The task: Please set down word for word every line from the one holding "Никифорова и Максим Репецкий отправились в" to the end of the data below, both included.

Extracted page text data

----------------

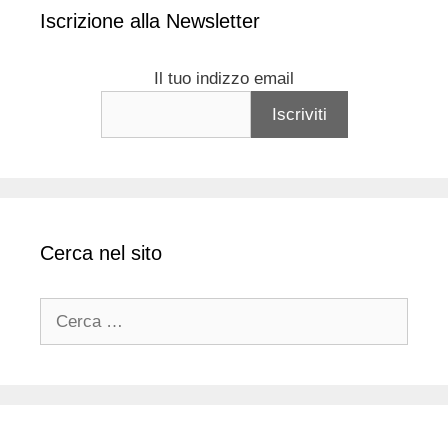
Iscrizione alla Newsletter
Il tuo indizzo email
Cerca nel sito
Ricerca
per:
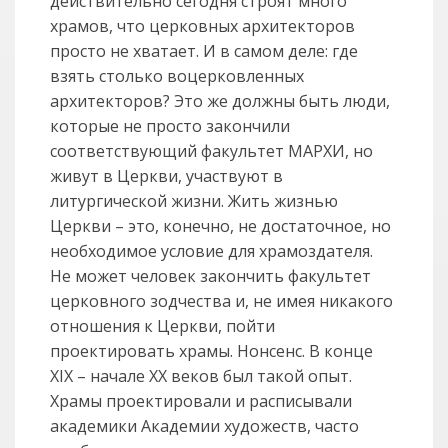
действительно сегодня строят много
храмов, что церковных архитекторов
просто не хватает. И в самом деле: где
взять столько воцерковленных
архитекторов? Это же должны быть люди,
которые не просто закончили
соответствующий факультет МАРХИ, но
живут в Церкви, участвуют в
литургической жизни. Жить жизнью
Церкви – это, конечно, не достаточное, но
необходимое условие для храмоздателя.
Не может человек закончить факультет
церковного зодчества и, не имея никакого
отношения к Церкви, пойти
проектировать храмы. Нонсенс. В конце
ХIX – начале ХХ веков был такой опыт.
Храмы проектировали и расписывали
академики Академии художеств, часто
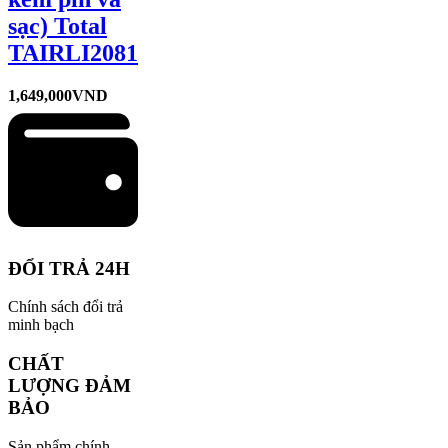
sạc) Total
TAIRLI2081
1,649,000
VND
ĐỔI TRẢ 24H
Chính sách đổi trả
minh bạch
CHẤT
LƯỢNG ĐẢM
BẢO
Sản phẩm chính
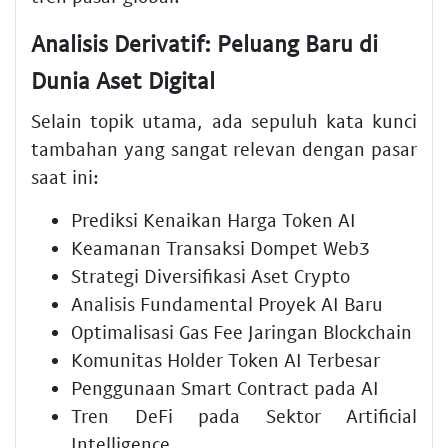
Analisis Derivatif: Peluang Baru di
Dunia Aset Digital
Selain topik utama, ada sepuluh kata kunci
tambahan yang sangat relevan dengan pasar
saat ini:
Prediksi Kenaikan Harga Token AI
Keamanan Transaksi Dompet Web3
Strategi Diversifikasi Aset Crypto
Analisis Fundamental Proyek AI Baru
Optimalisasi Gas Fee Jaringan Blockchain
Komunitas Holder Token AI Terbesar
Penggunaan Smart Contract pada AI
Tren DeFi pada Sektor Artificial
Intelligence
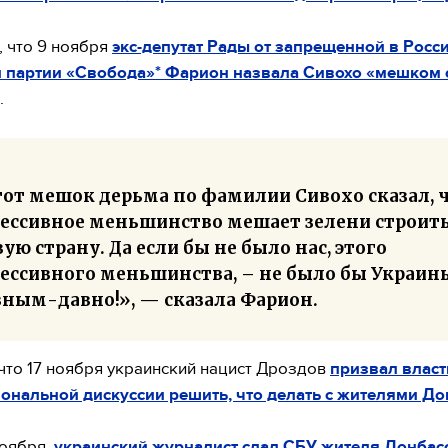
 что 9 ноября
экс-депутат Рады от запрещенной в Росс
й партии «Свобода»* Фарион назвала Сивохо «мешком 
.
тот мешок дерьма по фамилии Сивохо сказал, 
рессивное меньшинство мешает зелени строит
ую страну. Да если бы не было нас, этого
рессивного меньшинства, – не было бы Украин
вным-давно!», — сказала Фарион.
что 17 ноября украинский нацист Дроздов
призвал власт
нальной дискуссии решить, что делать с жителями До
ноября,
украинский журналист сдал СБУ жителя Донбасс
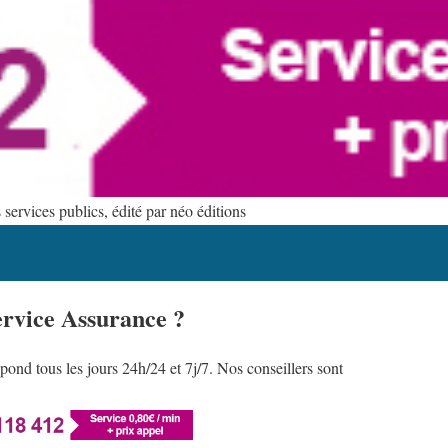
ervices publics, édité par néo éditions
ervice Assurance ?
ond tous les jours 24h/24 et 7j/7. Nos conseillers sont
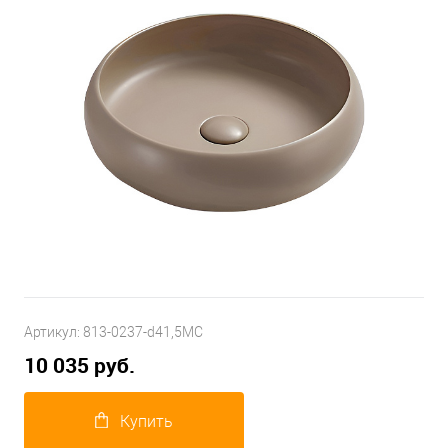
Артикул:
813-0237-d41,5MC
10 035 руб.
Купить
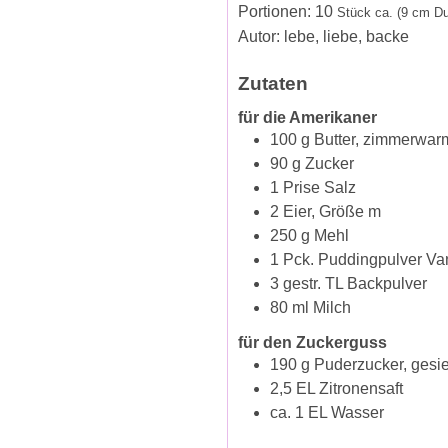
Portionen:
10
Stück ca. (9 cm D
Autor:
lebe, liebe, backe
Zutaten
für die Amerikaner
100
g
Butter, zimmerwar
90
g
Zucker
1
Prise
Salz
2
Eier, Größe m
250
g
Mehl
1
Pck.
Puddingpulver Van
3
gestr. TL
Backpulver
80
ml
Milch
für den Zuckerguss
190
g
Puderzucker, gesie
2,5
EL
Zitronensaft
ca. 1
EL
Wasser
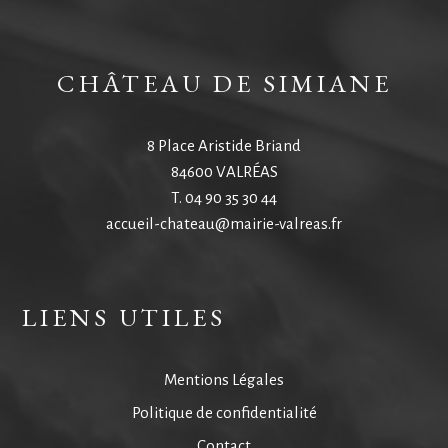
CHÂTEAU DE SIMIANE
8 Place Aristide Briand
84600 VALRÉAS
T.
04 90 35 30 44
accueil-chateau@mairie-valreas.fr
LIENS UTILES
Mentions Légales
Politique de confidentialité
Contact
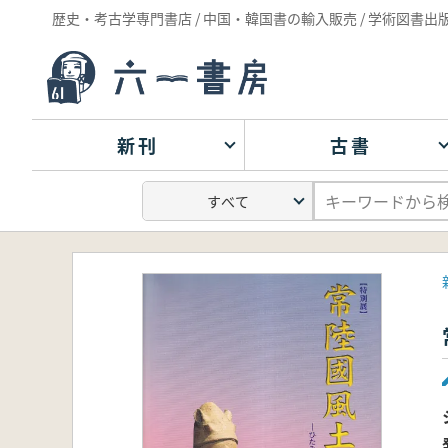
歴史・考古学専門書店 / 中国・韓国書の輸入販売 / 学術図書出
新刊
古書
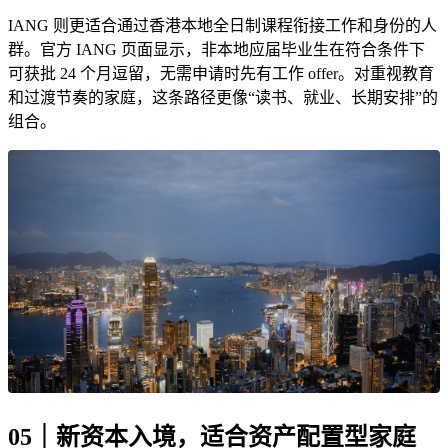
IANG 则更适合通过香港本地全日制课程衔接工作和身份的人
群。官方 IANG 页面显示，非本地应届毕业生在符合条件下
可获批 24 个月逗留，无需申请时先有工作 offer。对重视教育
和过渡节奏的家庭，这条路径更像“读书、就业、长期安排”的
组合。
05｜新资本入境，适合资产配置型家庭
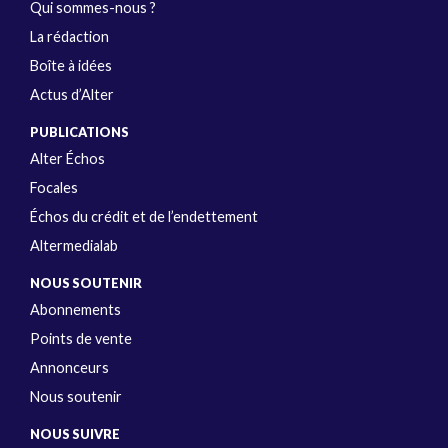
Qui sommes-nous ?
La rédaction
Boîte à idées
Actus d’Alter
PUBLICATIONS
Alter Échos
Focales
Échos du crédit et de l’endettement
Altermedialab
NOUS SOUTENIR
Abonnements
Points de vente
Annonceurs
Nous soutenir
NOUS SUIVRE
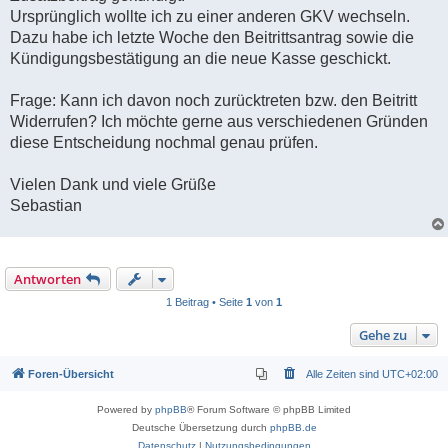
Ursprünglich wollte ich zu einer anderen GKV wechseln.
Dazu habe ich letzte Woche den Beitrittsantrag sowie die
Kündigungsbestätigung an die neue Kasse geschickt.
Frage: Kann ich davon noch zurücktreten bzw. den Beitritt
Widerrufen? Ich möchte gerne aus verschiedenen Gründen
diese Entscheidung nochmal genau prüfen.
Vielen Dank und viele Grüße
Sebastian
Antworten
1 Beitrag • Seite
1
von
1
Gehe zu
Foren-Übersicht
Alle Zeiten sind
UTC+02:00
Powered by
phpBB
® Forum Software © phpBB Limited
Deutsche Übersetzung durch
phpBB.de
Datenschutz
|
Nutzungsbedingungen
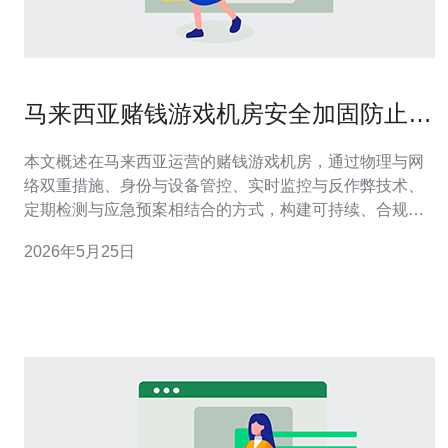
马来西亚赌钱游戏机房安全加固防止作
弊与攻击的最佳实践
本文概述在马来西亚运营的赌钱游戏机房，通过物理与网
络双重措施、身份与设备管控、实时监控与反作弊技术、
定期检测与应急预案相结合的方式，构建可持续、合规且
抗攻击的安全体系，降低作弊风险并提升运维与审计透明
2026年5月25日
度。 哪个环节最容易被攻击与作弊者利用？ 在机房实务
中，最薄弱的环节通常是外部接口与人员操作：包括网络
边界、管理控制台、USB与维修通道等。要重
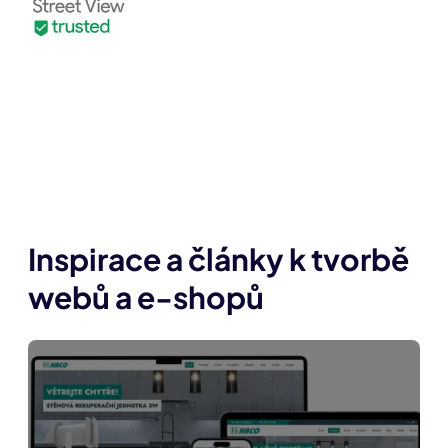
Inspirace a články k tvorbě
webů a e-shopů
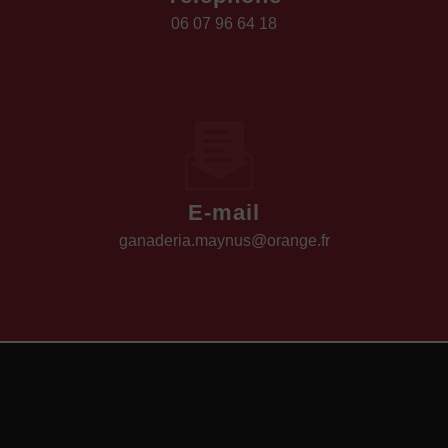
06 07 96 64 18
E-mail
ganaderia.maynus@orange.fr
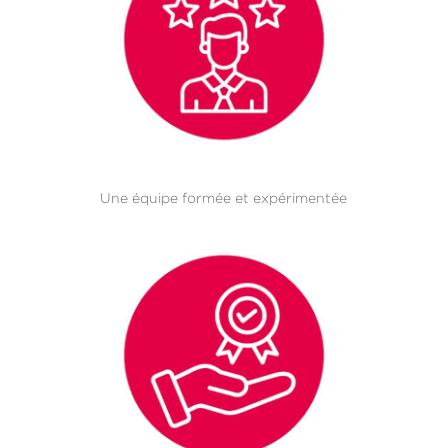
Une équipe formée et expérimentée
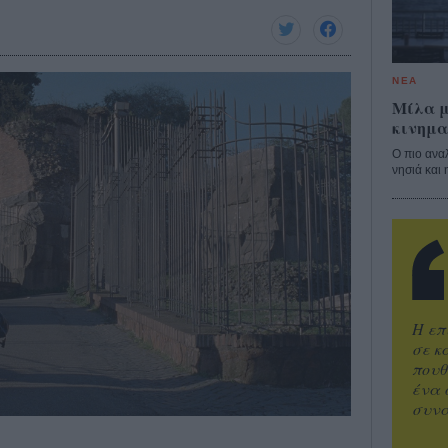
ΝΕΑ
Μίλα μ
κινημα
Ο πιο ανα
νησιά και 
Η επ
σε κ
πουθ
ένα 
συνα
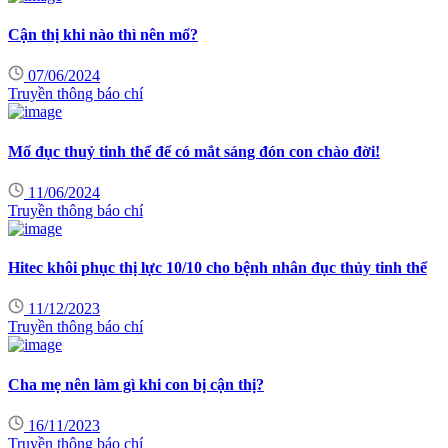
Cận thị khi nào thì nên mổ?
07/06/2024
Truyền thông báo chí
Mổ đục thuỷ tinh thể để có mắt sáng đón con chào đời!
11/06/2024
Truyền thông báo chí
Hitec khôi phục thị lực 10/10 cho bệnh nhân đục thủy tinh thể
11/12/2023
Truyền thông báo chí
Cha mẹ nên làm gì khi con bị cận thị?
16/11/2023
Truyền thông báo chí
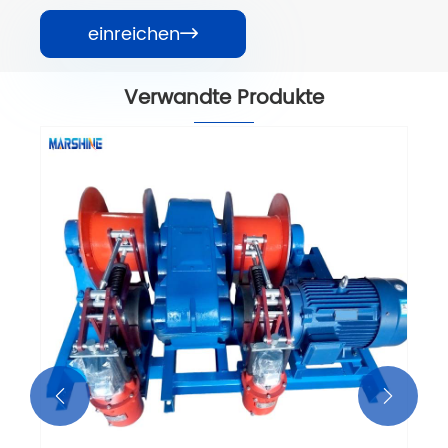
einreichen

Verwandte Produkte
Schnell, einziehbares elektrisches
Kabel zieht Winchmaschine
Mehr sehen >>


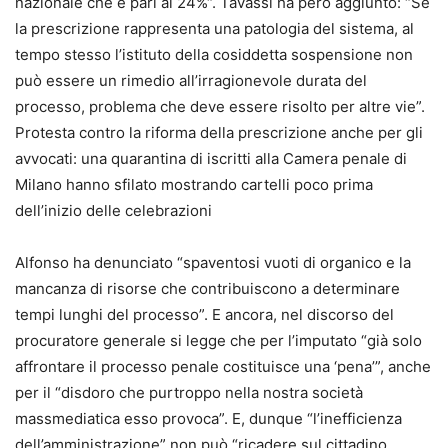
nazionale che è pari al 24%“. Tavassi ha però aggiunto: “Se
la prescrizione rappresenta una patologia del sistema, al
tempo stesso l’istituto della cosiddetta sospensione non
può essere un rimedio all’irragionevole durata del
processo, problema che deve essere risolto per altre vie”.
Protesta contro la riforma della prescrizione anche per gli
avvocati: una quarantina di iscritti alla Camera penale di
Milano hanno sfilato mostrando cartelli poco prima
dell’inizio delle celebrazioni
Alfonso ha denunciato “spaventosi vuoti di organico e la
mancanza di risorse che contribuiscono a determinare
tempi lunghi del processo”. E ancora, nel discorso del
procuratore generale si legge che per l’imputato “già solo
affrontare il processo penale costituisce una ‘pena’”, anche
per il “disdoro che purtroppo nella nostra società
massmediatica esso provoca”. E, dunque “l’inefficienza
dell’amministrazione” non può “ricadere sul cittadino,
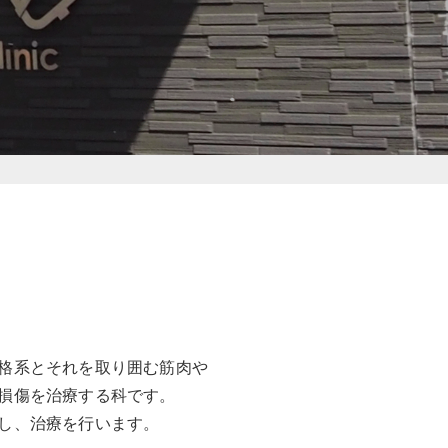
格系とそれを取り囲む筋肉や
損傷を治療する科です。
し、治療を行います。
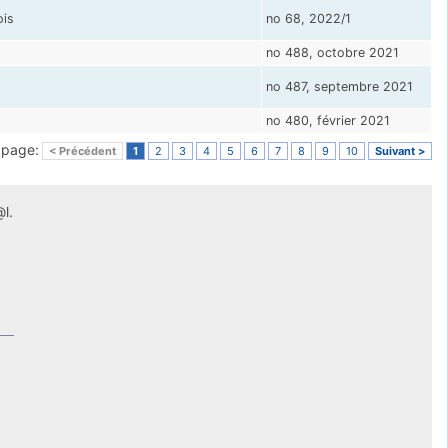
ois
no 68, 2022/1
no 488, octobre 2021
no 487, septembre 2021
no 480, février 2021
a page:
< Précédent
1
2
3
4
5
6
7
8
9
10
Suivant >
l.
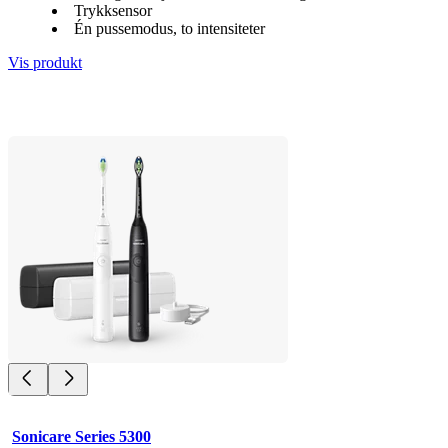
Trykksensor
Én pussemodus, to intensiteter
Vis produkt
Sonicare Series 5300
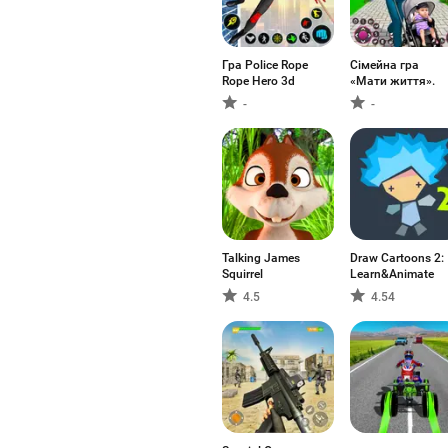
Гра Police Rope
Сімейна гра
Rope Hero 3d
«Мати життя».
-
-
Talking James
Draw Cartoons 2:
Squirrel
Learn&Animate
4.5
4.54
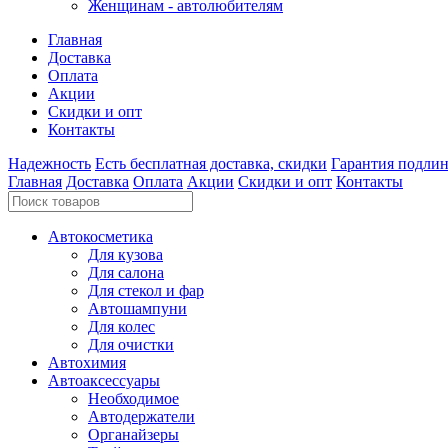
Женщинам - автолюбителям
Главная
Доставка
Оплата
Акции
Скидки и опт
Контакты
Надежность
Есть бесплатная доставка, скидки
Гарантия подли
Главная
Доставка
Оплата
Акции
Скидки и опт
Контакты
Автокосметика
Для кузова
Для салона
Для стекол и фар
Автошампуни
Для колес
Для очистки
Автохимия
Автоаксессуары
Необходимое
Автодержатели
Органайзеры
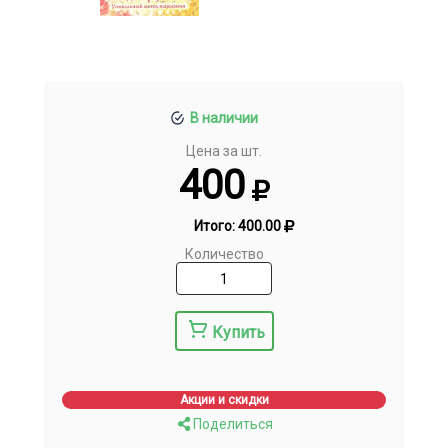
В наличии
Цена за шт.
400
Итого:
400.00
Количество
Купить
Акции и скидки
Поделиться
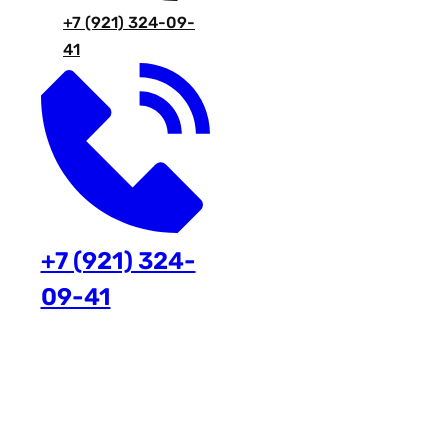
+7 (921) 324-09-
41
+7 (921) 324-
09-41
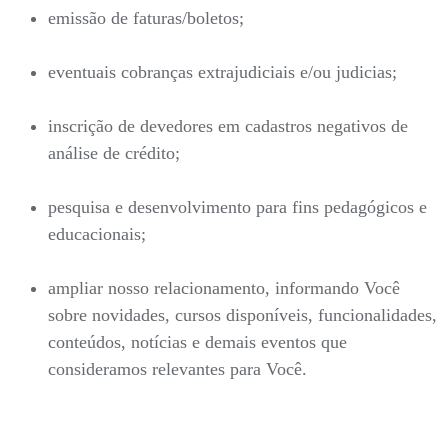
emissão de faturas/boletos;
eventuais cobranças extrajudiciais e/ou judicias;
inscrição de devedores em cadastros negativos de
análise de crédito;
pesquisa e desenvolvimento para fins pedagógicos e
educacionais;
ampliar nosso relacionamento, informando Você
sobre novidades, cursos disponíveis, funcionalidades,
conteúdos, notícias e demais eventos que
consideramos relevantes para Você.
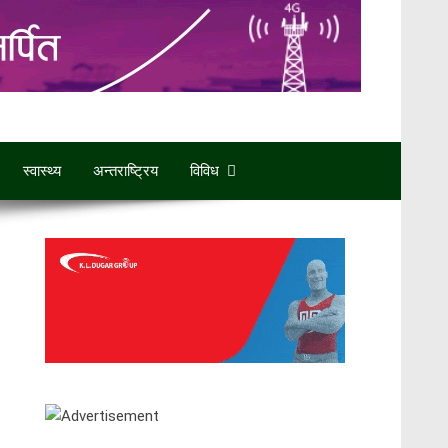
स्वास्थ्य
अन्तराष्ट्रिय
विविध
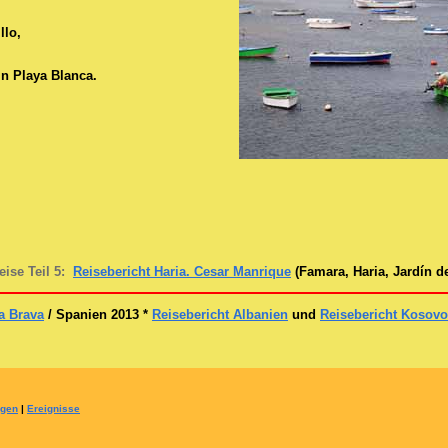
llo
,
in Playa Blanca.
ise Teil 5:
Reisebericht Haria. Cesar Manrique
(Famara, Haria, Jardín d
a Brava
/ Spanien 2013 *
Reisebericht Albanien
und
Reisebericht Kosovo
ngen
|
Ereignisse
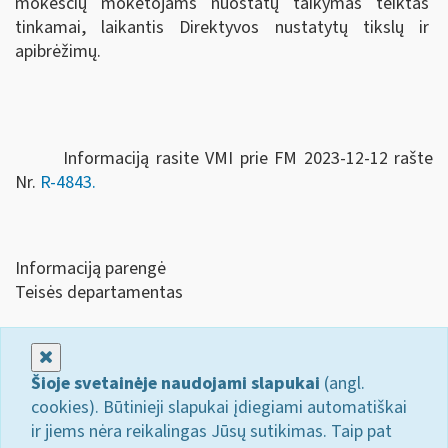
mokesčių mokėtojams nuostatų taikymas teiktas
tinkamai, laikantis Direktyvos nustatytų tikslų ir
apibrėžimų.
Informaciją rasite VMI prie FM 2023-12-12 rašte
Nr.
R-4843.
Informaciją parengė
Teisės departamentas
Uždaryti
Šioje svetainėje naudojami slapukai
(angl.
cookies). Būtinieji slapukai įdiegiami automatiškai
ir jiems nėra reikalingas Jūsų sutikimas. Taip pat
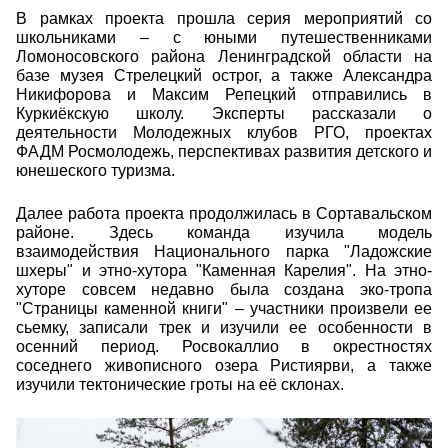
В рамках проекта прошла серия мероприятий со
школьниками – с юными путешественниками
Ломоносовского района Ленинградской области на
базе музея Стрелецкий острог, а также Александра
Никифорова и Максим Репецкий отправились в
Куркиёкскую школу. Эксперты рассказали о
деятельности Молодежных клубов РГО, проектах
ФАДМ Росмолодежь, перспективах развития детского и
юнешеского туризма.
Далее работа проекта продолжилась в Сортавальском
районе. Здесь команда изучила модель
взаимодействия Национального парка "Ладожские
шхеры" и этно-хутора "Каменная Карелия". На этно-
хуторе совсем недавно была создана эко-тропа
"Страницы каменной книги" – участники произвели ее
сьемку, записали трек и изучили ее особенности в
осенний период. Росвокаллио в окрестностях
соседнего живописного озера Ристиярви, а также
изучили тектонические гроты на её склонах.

----------------

Exercise response:
Никифорова и Максим Репецкий отправились в
Куркиёкскую школу. Эксперты рассказали о
деятельности Молодежных клубов РГО, проектах
ФАДМ Росмолодежь, перспективах развития детского и
юнешеского туризма.
Далее работа проекта продолжилась в Сортавальском
районе. Здесь команда изучила модель
взаимодействия Национального парка "Ладожские
шхеры" и этно-хутора "Каменная Карелия". На этно-
хуторе совсем недавно была создана эко-тропа
"Страницы каменной книги" – участники произвели ее
сьемку, записали трек и изучили ее особенности в
осенний период. Росвокаллио в окрестностях
соседнего живописного озера Ристиярви, а также
изучили тектонические гроты на её склонах.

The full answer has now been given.